Пеклеванов поднялся, вытащил из портфеля бумажду и, краснея, прочитал:

— Разрешите огласить следующее: "По постановлению Совета Народных Комиссаров Сибири — восстание назначено на 12 часов дня 16-го сентября 1919 года. Начальный пункт восстания — казармы Артиллерийского дивизиона... По сигналу... Совет Народных..."

Уходя, коротконогий человек сказал Пеклеванову:

— За нами следят! Вы осторожнее... И матроса напрасно в уезд командировали.

— А что?

— Взболтанный человек: бог знает чего может наговорить! Надо людей сейчас осмотрительно выбирать.

— Мужиков он знает хорошо, — сказал Пеклеванов.

— Мужиков никто не знает. Человек он воздушный, а воздушность на них, правда, действует здорово. Все же... На митинг поедете?

— Куда?

— Судостроительный завод. Рабочие хотят вас видеть.

Пеклеванов покраснел.

Коротконогий подошел к нему вплотную и тихо в лицо сказал:

— Мне вас жалко. А без вас они выступать не хотят. Не верят они словам, в человека уверить хотят. Следят... контр-разведка... Расстреляют при поимке — а видеть хотят. Дескать, с нами ли? Напрасно затеваете.

Пеклеванов вытер потный, веснущатый лоб, сунул маленькие руки в карманы короткополого пиджака и прошелся по комнате. Коротконогий следил за ним из-под выпуклых очков.

— Сентиментальность, — сказал Пеклеванов, — ничего не будет!

Коротконогий вздохнул:

— Как хотите. Значит заехать за вами?

— Когда?

Пеклеванов покраснел сильнее и подумал:

"А он за себя трусит".

И от этой мысли совсем растерялся, даже руки задрожали.

— А хотя мне все равно. Когда хотите!

Вечером коротконогий подъехал к палисаднику и ждал... Через кустарник видна была его соломенная шляпа и усы, желтоватые, подстриженные, похожие на зубную щеточку. Фыркала лошадь.

Жена Пеклеванова плакала. У ней были острые зубы и очень румяное лицо. Слезы на нем были не нужны, неприятно их было видеть на розовых щеках и мягком подбородке.

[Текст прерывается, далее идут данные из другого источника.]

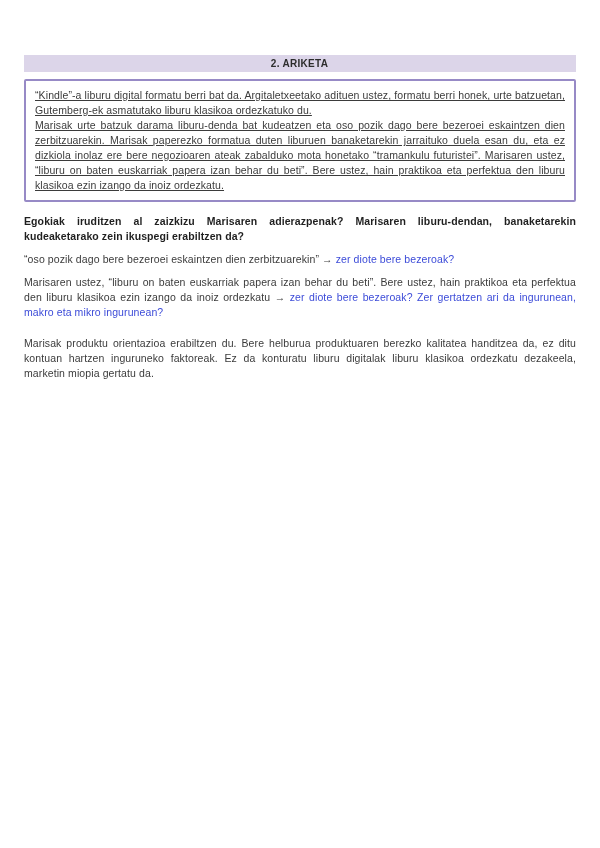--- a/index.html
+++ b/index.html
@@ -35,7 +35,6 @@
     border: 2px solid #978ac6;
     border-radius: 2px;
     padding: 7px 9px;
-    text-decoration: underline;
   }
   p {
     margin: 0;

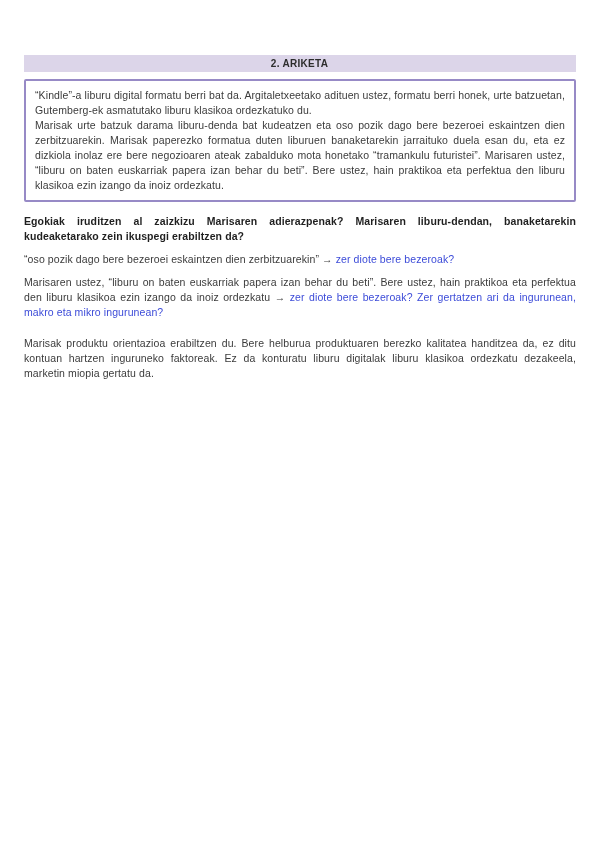--- a/index.html
+++ b/index.html
@@ -81,7 +81,7 @@
     <p>Marisak urte batzuk darama liburu-denda bat kudeatzen eta oso pozik dago bere bezeroei eskaintzen dien zerbitzuarekin. Marisak paperezko formatua duten liburuen banaketarekin jarraituko duela esan du, eta ez dizkiola inolaz ere bere negozioaren ateak zabalduko mota honetako “tramankulu futuristei”. Marisaren ustez, “liburu on baten euskarriak papera izan behar du beti”. Bere ustez, hain praktikoa eta perfektua den liburu klasikoa ezin izango da inoiz ordezkatu.</p>
   </div>
 
-  <p class="question">Egokiak iruditzen al zaizkizu Marisaren adierazpenak? Marisaren liburu-dendan, banaketarekin kudeaketarako zein ikuspegi erabiltzen da?</p>
+  <p class="question">Egokiak iruditzen al zaizkizu Marisaren adierazpenak? Marisaren liburu-dendan, merkataritza kudeaketarako zein ikuspegi erabiltzen da?</p>
 
   <p class="answer answer-1">
     <span>“oso pozik dago bere bezeroei eskaintzen dien zerbitzuarekin”</span><span class="arrow"> → </span><span class="link-text">zer diote bere bezeroak?</span>

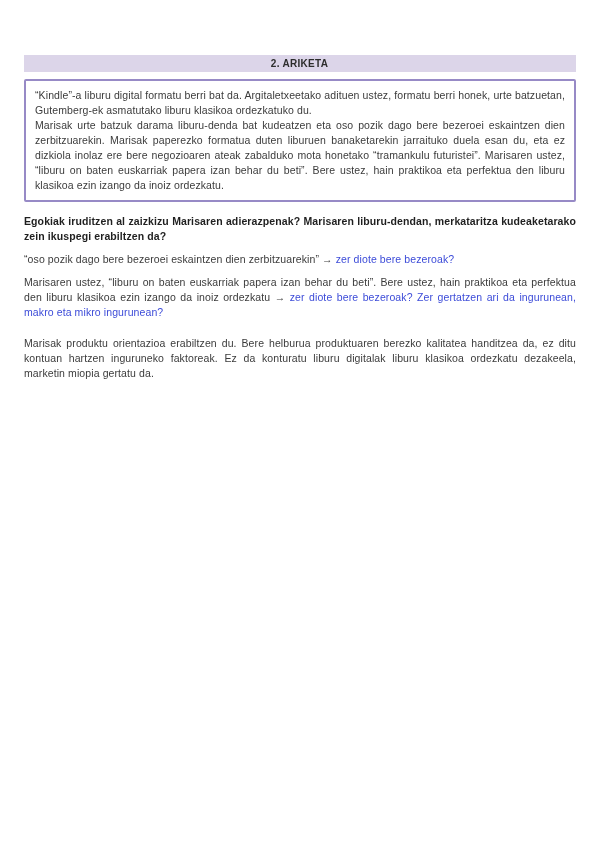--- a/index.html
+++ b/index.html
@@ -51,7 +51,7 @@
     color: #1f1f1f;
   }
   .answer {
-    margin-top: 8px;
+    margin-top: 13px;
   }
   .answer-2 {
     margin-top: 17px;

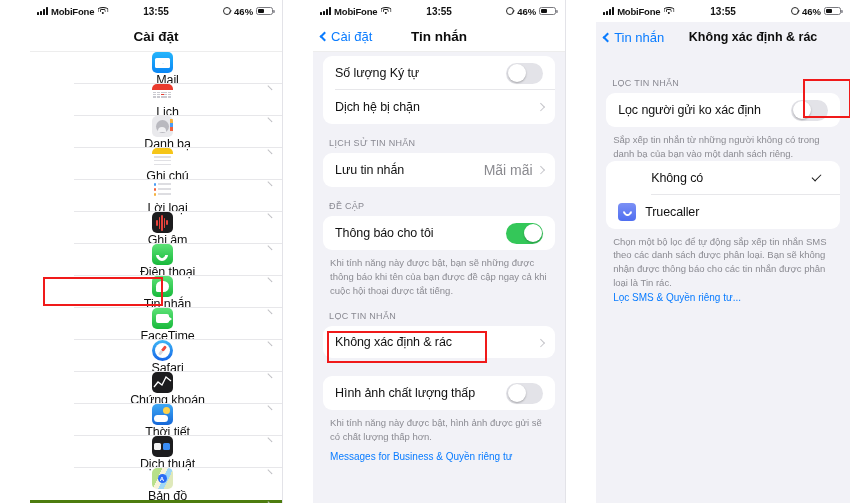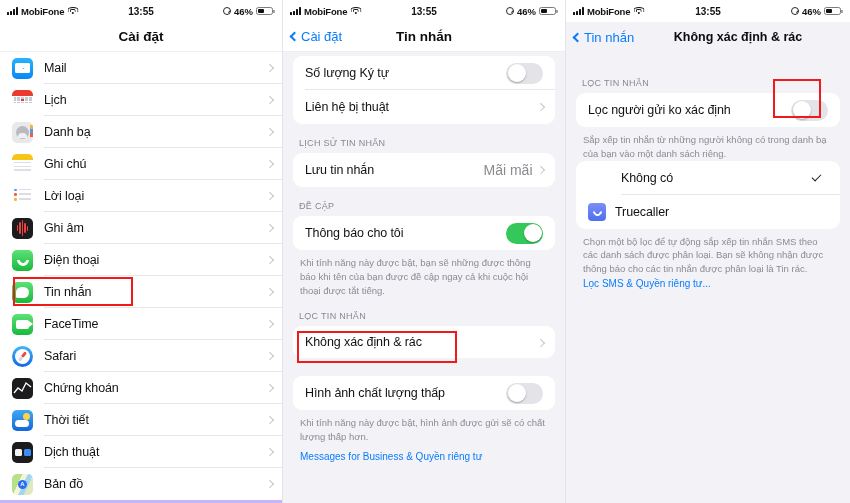--- a/index.html
+++ b/index.html
@@ -13,9 +13,10 @@
   .phone {
     position: relative;
     width: 283px; height: 503px;
-    background: #c4b5fd;
+    background: #4d7c0f;
     overflow: hidden;
     border-right: 1px solid #e3e3e8;
+    margin-left: 30px;
   }
   .phone:last-child { border-right: none; width: 284px; }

— Измотал ты меня. Каждый день жду — арестуют... Бог знает потом... Хоть бы одно!.. Не ходи!..

Она бегала по комнате, потом подскочила к двери и ухватилась за ручку, просила:

— Не пущу... Кто мне потом тебя возвратит, когда расстреляют? Партия? Ревком? Наплевать мне на их всех, идиотов!

— Маня! Ждет же Семенов.

— Мерзавец он, и больше никто. Не пущу, тебе говорят, не хочу! Ну-у?..

Пеклеванов оглянулся, подошел к двери. Жена изогнулась туловищем, как тесина под ветром; на согнутой руке, под мокрой кожей, натянулись сухожилия.

Пеклеванов смущенно отошел к окну.

— Не понимаю я вас!..

— Не любишь ты никого... Ни меня, ни себя, Васенька?.. Не ходи!..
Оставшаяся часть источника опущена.